Other than the story I sold in 2009 and the story I collaborated on that was sold last month, I haven't submitted anything since early 2008, actually having pulled everything I had out at market and leaving the stories to lie dormant on my hard drive. This was a safe place for them to be, and as long as I wasn't subbing or showing any of my work to anyone else, those stories were safe, too.
And I was safe.

There was a while there during 2008 and 2009 where the only identity I had that I was sure of was that I was a mother and a writer, and I have struggled with the feeling that I had lost at least one of those things because I had been foolishly trusting of people's promises. I'll always be my children's mother, but oh, it's not the same as it was. I didn't want to lose my identity as a writer. I know it's foolish--this isn't something anyone but me can take away, and I wasn't about to. But fear isn't always logical.
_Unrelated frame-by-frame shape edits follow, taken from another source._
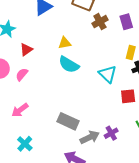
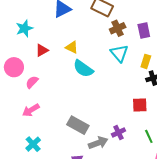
yellow triangle: (65, 43) -> (72, 47), moved, turned 32
pink semicircle: (22, 74) -> (32, 82), moved
cyan triangle: (108, 74) -> (119, 53), moved
purple cross: (111, 133) -> (118, 132), moved

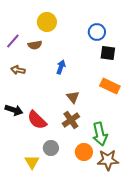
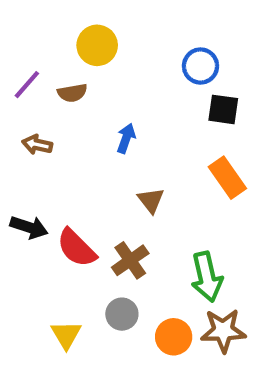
orange rectangle: (110, 86) -> (227, 178), turned 30
brown cross: (71, 120) -> (130, 260), moved
gray circle: (51, 148) -> (122, 314), moved
orange circle: (84, 152) -> (174, 337), moved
Currently I'm in the process of revising a short story and writing a novel. Several Bay Area (and slightly further south) writers are writing novels together in a noveling challenging. Vylar Kaftan, Rachel Swirsky, Erin Cashier, Christopher Reynaga, perhaps Katherine Sparrow (who was already working on a novel) and I are all writing novels over the next six to eight weeks. At the end of March we're all getting together for a writing retreat where we will retreat and write. So it will be a busy two months, but it's wonderful, really, to be able to associate with writers whom I admire and not write in the isolation I had once known.

By it's very nature, writing is an isolatory practice, but it's sure nice to have people around with whom to chat.